En Önemli Katkım Türk Dış Politikasına Verdiğim Destek

Bir yıl içinde yaptığınız en önemli şey nedir, derseniz; Türk dış politikasına verdiğim destek, derim. Bu çerçeve içinde baktığımızda komşularımızla ilişkilerimiz önemli. Türkiye’nin büyüklüğü herkes tarafından görülüyor. Bazen bir yıl içinde bazı yerlere iki kez gittiğim söyleniyor. Komşularımızla ilişkilerimizi pekiştiriyoruz. Türk Dünyası ile ilişkilerimizde boşluk olduğunu düşünüyordum. Bunları doldurmak için çalışıyorum. Ziyaretleri turistik görenler oldu, ama bir dakikayı boş geçirmeyecek şekilde çalışıyoruz. ABD dünyayı etkileyen süper güç. Orada seçimde ne olacak. Yarış devam ediyor. Biz kendi çıkarlarımız çerçevesinde bakacağız.
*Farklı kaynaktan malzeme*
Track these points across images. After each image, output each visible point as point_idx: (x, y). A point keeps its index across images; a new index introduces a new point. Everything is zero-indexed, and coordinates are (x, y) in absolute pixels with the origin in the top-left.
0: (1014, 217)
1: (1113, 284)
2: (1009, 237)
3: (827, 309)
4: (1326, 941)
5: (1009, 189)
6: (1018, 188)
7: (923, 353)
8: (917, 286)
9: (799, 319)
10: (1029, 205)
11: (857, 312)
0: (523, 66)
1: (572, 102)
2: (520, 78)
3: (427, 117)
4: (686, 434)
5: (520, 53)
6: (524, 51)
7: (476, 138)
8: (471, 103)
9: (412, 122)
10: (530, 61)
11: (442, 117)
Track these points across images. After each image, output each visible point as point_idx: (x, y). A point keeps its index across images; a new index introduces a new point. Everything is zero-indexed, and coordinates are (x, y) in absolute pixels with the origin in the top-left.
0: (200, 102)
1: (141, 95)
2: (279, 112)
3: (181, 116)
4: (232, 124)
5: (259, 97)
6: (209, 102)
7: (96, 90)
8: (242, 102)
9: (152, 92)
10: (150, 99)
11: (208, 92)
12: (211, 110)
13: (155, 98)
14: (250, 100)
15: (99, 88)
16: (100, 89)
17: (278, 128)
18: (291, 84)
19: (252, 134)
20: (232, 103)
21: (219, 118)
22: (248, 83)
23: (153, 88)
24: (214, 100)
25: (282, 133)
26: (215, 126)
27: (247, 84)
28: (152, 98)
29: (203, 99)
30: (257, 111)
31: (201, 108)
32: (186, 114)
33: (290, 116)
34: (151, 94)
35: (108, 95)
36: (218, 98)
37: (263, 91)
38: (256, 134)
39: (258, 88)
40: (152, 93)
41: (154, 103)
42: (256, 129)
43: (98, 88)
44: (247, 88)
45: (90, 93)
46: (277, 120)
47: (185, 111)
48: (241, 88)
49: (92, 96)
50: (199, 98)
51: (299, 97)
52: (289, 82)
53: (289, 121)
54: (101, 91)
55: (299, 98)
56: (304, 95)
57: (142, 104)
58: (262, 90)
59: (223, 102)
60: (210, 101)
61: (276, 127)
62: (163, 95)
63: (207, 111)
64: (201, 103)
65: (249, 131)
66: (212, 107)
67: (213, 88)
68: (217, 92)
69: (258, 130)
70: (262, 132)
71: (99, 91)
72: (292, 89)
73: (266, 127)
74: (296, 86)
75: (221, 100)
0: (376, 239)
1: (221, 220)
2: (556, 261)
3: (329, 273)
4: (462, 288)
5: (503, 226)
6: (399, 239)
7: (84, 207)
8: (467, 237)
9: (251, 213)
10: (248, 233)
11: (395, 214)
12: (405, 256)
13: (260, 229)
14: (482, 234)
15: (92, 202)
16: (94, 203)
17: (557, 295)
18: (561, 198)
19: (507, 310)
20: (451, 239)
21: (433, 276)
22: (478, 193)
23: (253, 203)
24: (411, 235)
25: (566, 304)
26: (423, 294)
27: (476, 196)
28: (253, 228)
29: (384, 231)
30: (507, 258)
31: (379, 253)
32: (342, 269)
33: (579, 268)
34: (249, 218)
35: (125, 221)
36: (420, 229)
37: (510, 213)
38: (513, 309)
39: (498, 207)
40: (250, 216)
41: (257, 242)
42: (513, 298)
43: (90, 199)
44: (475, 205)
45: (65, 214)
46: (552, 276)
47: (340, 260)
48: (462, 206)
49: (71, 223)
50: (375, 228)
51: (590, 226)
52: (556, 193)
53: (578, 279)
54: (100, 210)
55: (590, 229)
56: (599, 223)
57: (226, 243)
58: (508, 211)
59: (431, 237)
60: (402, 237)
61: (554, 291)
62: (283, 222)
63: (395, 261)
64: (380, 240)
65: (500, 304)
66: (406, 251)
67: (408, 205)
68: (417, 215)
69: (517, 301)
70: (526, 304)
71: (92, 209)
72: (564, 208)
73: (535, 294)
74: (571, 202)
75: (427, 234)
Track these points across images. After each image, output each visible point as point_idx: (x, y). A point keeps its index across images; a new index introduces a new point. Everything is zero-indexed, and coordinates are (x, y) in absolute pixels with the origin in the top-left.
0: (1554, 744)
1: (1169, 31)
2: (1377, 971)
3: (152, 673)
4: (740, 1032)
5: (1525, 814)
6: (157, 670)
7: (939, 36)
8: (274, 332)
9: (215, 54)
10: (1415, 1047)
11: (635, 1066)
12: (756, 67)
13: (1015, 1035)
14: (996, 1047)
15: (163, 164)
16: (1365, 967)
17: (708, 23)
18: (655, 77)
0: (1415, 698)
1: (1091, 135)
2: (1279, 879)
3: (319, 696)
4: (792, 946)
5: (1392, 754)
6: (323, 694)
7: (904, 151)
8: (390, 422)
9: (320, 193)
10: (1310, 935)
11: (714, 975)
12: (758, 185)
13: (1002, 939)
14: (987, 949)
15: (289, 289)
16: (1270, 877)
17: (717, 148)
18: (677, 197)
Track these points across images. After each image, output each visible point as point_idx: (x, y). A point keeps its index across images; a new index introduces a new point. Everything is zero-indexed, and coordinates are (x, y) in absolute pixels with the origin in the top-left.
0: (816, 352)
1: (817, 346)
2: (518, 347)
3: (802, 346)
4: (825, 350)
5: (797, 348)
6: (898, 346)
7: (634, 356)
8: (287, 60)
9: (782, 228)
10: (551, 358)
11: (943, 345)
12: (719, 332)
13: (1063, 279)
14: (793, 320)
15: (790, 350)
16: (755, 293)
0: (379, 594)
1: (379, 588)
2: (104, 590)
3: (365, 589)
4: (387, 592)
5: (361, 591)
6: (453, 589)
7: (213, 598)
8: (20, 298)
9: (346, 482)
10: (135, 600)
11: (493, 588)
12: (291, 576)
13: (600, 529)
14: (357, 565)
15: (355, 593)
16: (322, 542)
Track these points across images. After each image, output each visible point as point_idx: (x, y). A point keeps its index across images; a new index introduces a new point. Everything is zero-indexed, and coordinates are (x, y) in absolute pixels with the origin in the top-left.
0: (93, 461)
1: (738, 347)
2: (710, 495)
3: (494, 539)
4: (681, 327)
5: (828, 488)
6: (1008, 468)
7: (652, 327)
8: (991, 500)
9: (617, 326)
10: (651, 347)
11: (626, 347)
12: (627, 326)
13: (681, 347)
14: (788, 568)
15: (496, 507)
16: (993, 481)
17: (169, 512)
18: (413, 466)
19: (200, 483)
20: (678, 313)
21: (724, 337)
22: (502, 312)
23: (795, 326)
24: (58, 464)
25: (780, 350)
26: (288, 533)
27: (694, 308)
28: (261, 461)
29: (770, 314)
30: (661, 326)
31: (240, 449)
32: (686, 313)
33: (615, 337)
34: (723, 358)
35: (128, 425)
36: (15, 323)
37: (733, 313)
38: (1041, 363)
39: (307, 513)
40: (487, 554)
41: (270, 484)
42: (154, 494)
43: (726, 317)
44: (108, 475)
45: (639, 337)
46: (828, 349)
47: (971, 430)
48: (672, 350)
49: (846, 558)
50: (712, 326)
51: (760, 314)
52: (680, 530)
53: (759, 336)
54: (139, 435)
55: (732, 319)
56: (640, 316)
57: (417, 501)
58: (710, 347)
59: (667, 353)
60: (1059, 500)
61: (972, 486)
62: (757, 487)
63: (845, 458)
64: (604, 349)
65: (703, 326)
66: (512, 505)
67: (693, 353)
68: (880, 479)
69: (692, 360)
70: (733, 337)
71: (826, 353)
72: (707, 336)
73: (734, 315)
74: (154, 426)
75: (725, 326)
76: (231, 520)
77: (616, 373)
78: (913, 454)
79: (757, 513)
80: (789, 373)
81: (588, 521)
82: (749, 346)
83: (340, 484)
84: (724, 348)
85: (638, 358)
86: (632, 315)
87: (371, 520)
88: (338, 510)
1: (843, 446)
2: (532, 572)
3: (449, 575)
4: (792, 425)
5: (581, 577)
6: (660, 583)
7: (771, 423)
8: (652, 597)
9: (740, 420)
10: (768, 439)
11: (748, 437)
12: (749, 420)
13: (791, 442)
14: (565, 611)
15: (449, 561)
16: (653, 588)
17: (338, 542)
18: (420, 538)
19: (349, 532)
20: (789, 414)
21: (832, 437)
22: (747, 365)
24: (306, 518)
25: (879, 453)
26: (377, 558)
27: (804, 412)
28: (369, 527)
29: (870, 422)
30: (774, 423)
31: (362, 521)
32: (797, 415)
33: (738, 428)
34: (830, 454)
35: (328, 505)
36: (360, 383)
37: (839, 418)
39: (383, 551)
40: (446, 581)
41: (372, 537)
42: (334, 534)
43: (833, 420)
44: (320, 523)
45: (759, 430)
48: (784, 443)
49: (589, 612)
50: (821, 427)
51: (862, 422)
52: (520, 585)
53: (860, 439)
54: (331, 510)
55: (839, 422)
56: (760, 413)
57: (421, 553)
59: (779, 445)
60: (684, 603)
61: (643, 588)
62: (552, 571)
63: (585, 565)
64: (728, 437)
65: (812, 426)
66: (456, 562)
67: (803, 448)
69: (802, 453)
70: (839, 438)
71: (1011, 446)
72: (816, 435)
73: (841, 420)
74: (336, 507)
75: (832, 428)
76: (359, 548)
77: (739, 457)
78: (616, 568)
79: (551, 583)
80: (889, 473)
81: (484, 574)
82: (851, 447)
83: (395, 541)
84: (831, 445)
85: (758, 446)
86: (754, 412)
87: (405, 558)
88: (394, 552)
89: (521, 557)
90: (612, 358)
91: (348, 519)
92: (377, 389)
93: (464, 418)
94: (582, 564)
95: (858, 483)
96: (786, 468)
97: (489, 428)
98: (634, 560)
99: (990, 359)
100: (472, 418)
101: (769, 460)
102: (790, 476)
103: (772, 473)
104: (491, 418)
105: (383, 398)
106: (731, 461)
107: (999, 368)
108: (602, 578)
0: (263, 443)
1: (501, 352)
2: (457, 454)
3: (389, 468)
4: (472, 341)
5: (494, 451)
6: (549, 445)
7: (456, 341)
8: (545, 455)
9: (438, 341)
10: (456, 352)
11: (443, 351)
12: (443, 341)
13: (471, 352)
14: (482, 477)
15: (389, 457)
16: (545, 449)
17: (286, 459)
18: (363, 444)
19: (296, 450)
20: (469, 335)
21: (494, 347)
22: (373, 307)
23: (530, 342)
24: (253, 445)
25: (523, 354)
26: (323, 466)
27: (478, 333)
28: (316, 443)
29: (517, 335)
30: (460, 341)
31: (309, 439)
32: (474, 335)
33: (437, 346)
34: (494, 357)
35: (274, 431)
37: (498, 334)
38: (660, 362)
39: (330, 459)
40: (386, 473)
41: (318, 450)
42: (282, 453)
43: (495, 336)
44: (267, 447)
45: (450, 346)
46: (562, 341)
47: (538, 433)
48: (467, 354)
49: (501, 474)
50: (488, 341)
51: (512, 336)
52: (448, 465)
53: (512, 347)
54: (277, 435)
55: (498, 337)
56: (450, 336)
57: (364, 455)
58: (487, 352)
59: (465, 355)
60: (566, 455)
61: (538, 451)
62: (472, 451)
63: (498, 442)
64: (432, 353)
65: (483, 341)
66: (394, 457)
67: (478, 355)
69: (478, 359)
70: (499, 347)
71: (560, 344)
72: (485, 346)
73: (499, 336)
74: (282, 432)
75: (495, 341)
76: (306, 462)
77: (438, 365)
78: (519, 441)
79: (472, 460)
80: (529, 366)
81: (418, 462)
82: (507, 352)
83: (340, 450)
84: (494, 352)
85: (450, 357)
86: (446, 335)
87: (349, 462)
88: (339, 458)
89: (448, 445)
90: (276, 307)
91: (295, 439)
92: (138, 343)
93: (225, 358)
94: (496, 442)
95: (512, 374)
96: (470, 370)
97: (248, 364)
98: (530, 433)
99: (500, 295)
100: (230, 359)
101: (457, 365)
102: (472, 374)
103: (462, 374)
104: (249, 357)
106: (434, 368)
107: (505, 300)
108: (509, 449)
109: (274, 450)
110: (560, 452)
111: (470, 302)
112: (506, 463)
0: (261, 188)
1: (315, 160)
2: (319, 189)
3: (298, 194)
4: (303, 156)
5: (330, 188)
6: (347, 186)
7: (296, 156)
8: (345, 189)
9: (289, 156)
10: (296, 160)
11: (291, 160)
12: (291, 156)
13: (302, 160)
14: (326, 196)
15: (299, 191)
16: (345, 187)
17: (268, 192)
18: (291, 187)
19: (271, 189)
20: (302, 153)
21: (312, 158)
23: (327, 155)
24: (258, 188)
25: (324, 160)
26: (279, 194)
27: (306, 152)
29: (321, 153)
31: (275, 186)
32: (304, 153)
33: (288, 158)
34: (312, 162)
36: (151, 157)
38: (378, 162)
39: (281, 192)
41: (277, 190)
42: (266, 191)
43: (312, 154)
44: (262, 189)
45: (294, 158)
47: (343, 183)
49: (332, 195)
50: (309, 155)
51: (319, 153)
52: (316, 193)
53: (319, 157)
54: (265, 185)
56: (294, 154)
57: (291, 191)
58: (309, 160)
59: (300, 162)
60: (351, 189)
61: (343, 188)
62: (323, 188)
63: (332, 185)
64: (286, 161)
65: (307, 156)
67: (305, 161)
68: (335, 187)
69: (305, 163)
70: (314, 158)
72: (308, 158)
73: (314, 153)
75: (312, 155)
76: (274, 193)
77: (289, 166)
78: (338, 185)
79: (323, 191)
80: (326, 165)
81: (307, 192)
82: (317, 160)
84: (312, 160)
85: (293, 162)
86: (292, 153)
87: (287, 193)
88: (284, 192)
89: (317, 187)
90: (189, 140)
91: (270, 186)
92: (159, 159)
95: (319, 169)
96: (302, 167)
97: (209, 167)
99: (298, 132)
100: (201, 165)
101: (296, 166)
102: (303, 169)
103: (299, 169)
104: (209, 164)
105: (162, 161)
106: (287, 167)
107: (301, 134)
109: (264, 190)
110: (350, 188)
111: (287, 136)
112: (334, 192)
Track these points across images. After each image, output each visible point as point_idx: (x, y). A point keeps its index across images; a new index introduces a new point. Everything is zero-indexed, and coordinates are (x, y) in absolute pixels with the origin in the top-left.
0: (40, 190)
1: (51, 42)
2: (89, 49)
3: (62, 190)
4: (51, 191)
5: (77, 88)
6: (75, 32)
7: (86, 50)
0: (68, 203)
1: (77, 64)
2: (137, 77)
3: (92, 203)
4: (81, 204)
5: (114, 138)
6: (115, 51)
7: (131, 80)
Türkiye’nin Cazibe Merkezi Olacağına İnanıyorum

Türkiye’nin geleceği her bakımdan parlak. Ben Türkiye’nin gerek siyasi, gerek ekonomik açıdan her yıl daha güçlü ve güvenilir bir ülke olacağına inanıyorum. Yeter ki biz kendi meselelerimizi tartışırken enerjimizi boşa harcamayalım. Kendi kendimizi yormamamız, iç çekişmelerle zaman kaybetmememiz ve kaybettiğimiz yılları telafi etmek için gece-gündüz çalışmamız lazım. Demokrasinin şartları ne ise ona hepimiz saygı göstererek yerine getirmeliyiz. Herkes birbirini kucaklamalıdır. Küresel ekonomik kriz sürse bile, Türkiye’nin cazibe merkezi olacağına inanıyorum. Türkiye imkânları olan bir ülke. Türkiye, birkaç yıl içinde bölgesinin en güvenilir ülkesi olacak. Ülkemizin birkaç yıl içinde hayal edilemeyecek seviyelere geleceğine inanıyorum.

Çankaya’yı Herkese Açtım

Şüphesiz ki, kim yaptığı işe dört dörtlük diyorsa ona inanmamanız gerekir. Muhakkak, daha iyi yapabilirdim dediğim işler oldu. Ama genel olarak baktığım zaman içim rahat. Yeminime sadığım. Herkese eşit mesafedeyim. Fikri, zikri ne olursa olsun siyaset içi ya da dışı herkese Çankaya’yı açtım. Bütün ziyaretlerimde iş adamlarını yanımda götürdüm. Onların meselelerini hiçbir kompleks duymadan çözmeye çalıştım. Körfez ülkelerinin hepsi ülkemize geldi. Kraliçe Elizabeth ziyareti, Afrika Zirvesi gibi önemli adımlar attık.”